Когда, наконец, я открыла глаза, я в шоке отпрянула. Я целовала картину из переулка! Обернувшись на диван, я не увидела Юлию. Некоторое время я стояла в оцепенении: минуту или час я напоминала робота с лицом человека, отключенного, но всё ещё пугающе схожего с подвижным живым существом. И тут мой мозг ослепила яркая догадка — это старик, продавший мне картину, он, должно быть, мерзкий колдун, поработивший мою душу, заставивший верить, что безжизненный кусок полотна это моя желанная Юлия! В ярости я сорвала картину со стены, ломая раму и разрывая холст. Я выбежала из дома.

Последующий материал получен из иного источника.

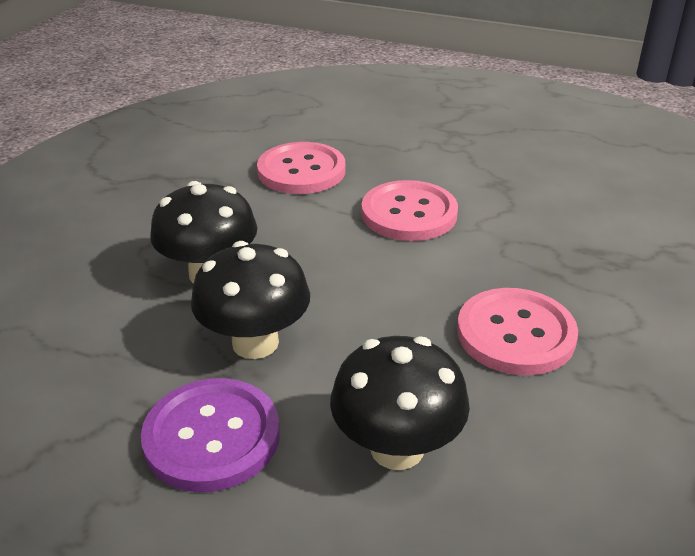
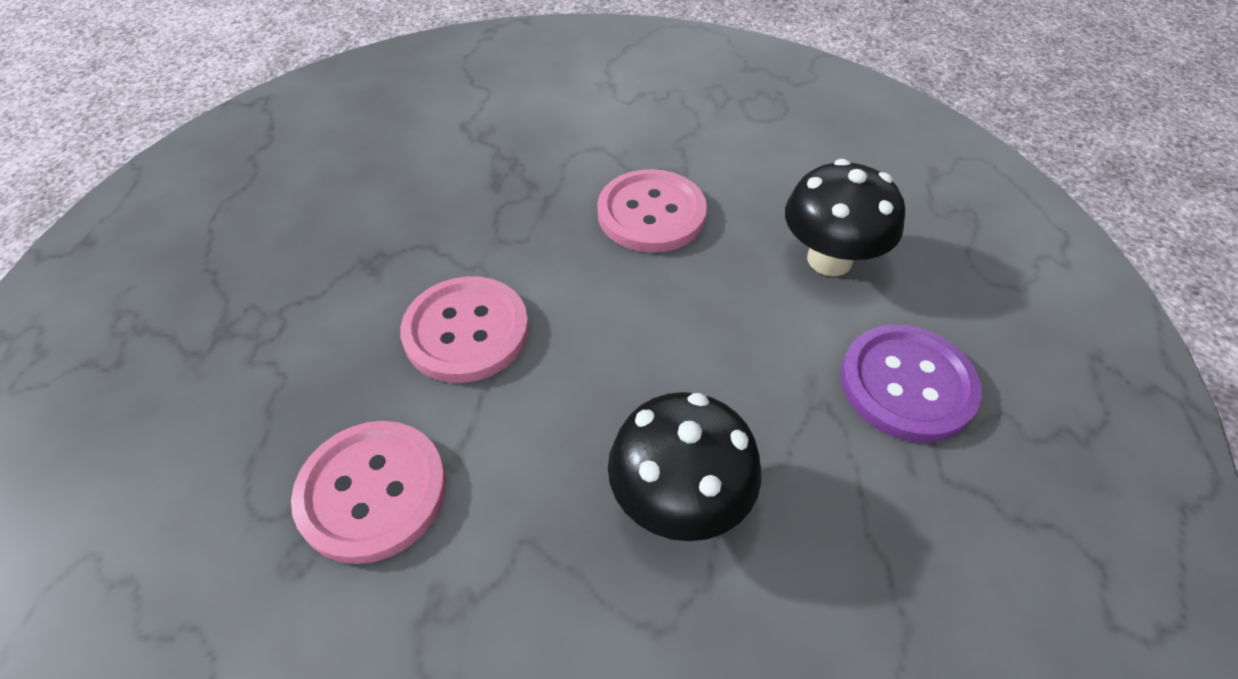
camera: 110 degrees left, 15 degrees up
(255, 343) = (771, 400): black mushroom -> none

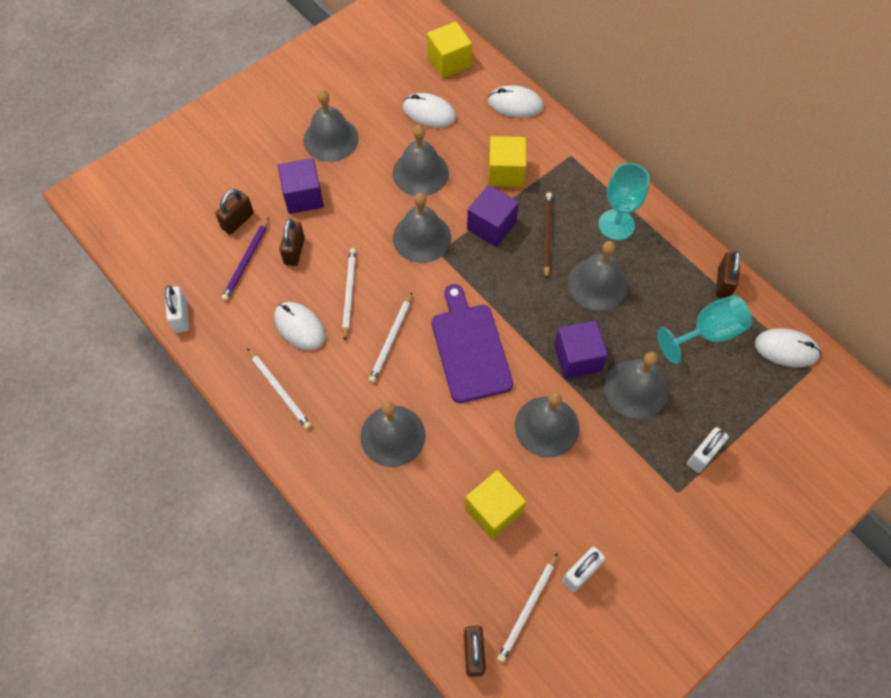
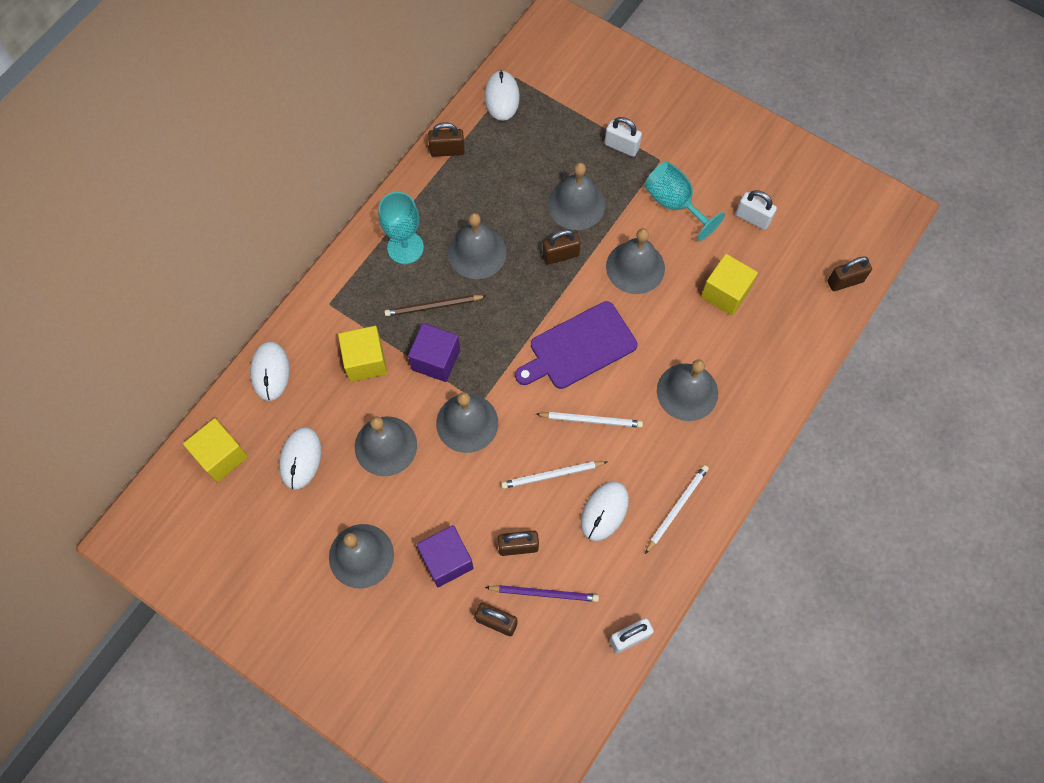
camera: 105 degrees left, 5 degrees up
(528, 608) = (795, 250): white pencil -> none
(577, 358) = (560, 255): purple cube -> brown padlock
(708, 333) = (503, 156): turquoise goblet -> turquoise goblet (674, 203)

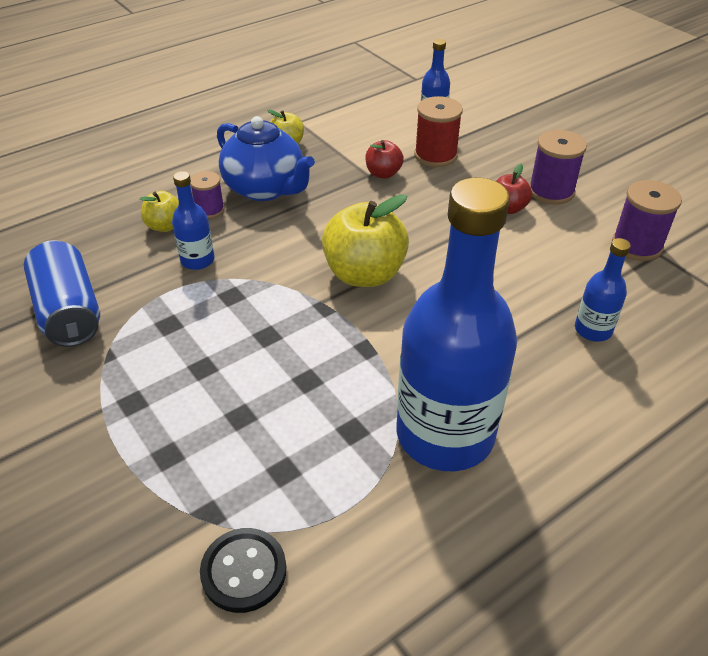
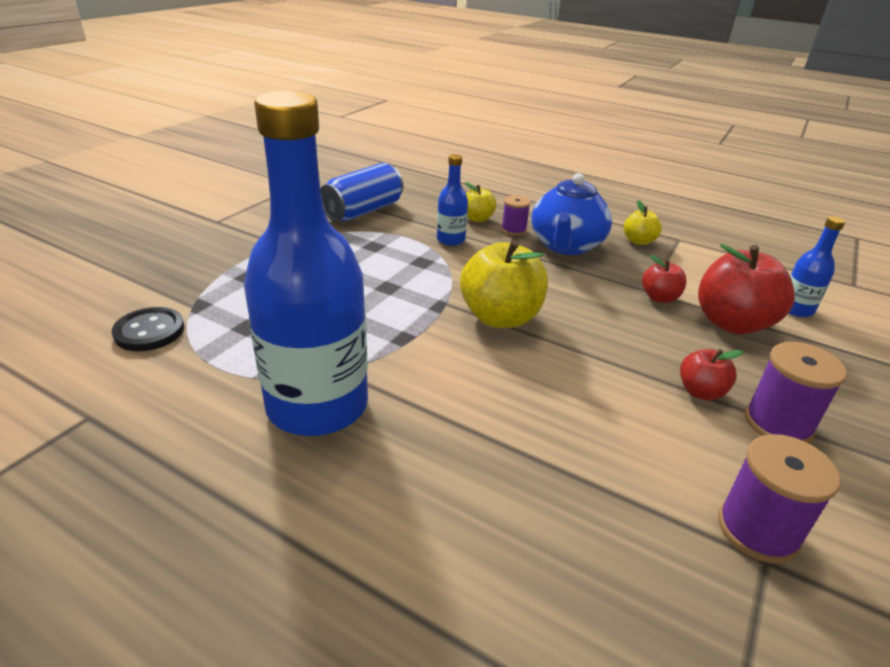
camera: 65 degrees right, 10 degrees down
(435, 155) = (732, 323): red spool -> red apple
(593, 330) = (541, 501): blue bottle -> none

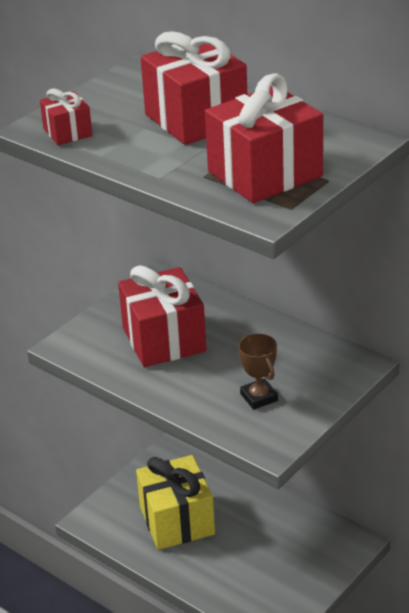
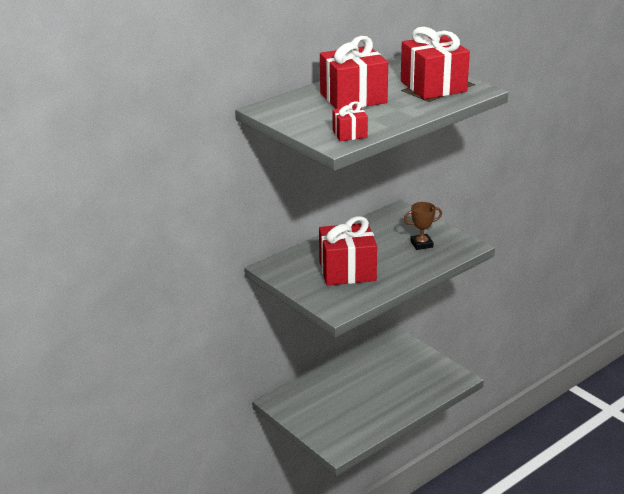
camera: 80 degrees left, 5 degrees down
(177, 520) = (353, 407): yellow gift -> none

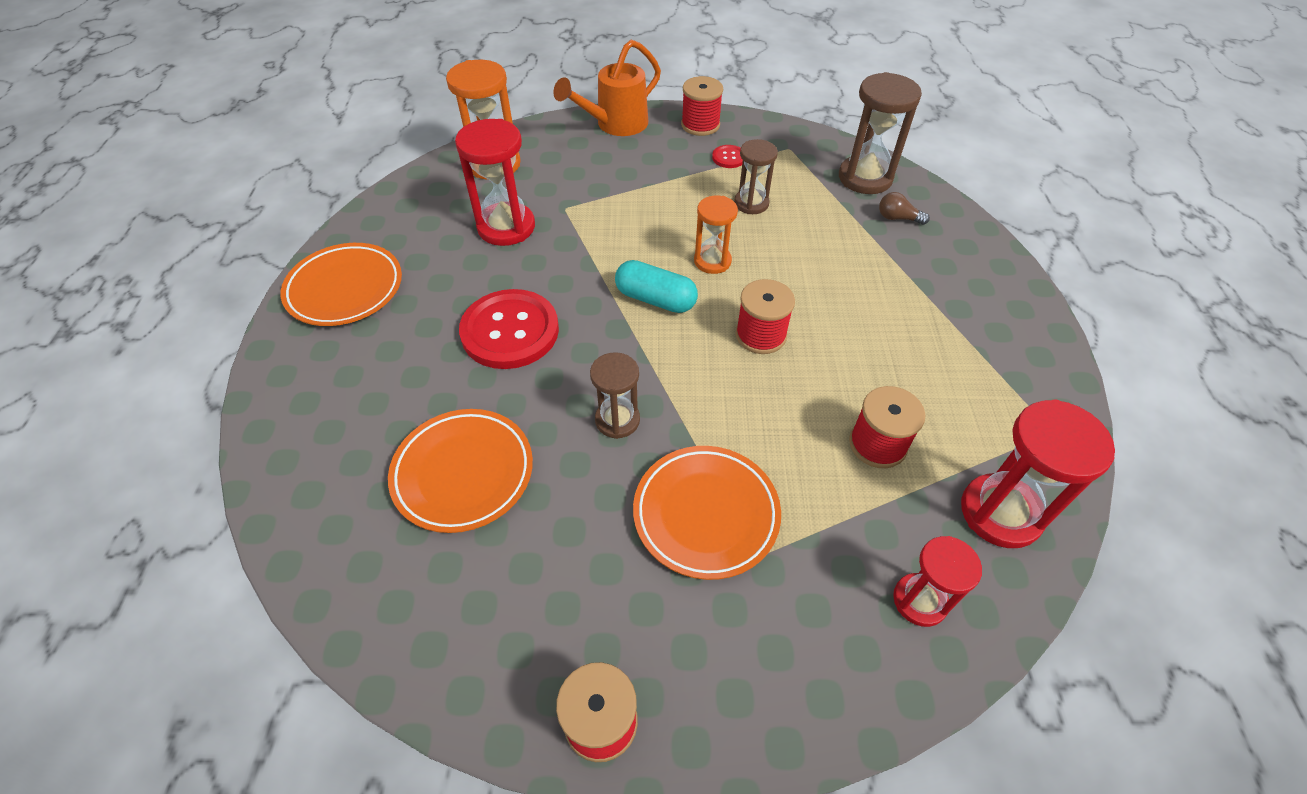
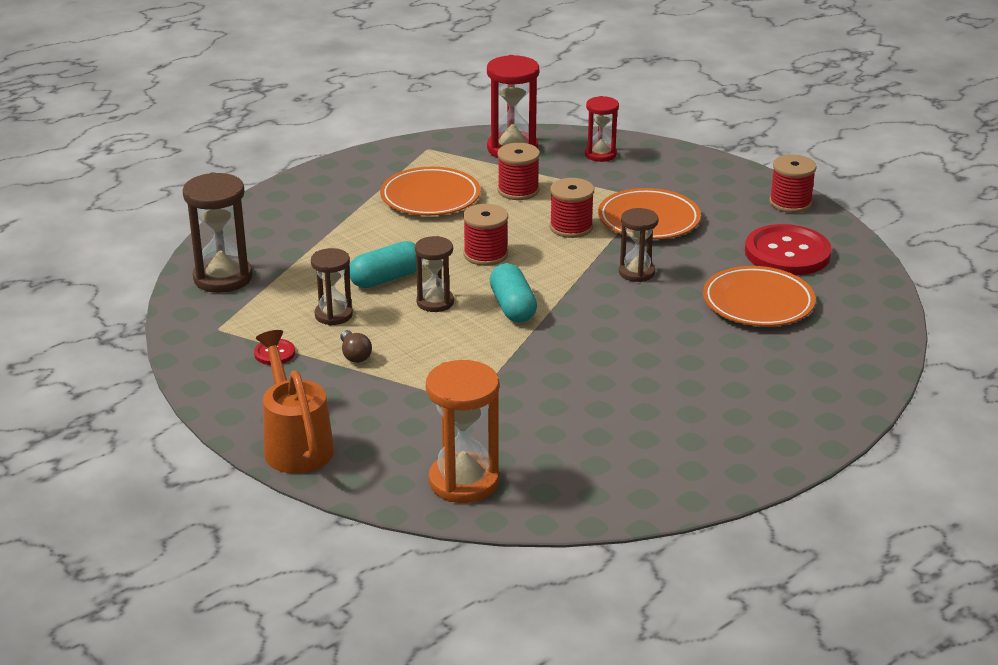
camera: 130 degrees left, 20 degrees down
(345, 289) = (726, 452): orange plate -> orange plate (430, 197)
(506, 227) = (538, 418): red hourglass -> none
(510, 331) = (637, 349): red button -> red button (787, 253)
(616, 124) = (296, 444): orange watering can -> orange watering can turned 120 degrees counterclockwise
(700, 125) = (233, 393): red spool -> red spool (571, 227)
(712, 261) = (435, 302): orange hourglass -> brown hourglass
(779, 254) = (386, 279): none -> turquoise capsule
(897, 218) = (267, 247): brown light bulb -> brown light bulb (354, 355)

Я должна была найти этого колдуна, должна была заставить его отплатить за свою дьявольщину! Во всех мелькавших вокруг меня лицах мне виделась Юлия; и её я разыщу, несомненно, она тоже в рабстве у него, я спасу её, и мы, наконец, будем счастливы. Я остановилась перевести дух и не узнала ту часть города, в которой была. Я заблудилась? Всё вокруг было незнакомо; более того, это совсем не было похоже на Фалтербург. Здания вокруг напоминали гигантов, холодно потешающихся над человеком, как взрослый потешается над ребёнком, как ребёнок потешается над своим младшим товарищем, братом, животным, любым, кто меньше и слабее. Фалтербург же всегда был скорее мудрым родителем, готовым порадоваться за своих детей и разделить их победы или утешить после пустяка или существенной проблемы. Я продолжила идти. Я плутала по улицам долгое время; не знаю, как долго это было, но небо несколько раз успело сменить солнце на луну и обратно, а один раз я даже промокла под дождём. В какой-то момент я запнулась и упала в утомлении, но тут же поднялась с лёгкостью и новым, нескончаемым приливом сил: сколько бы лет жизни у меня это не отняло, а, может, и столетий после жизни, я разыщу колдуна и Юлию. Я отомщу колдуну и заберу Юлию если не как любимую девушку, то хотя бы как долгожданный приз за победу над злом.

Даже Фалтербург был мне теперь врагом, исказившись до неузнаваемости. А, может, он тоже ждал, когда я спасу его от гнёта старика. Кто же теперь скажет наверняка.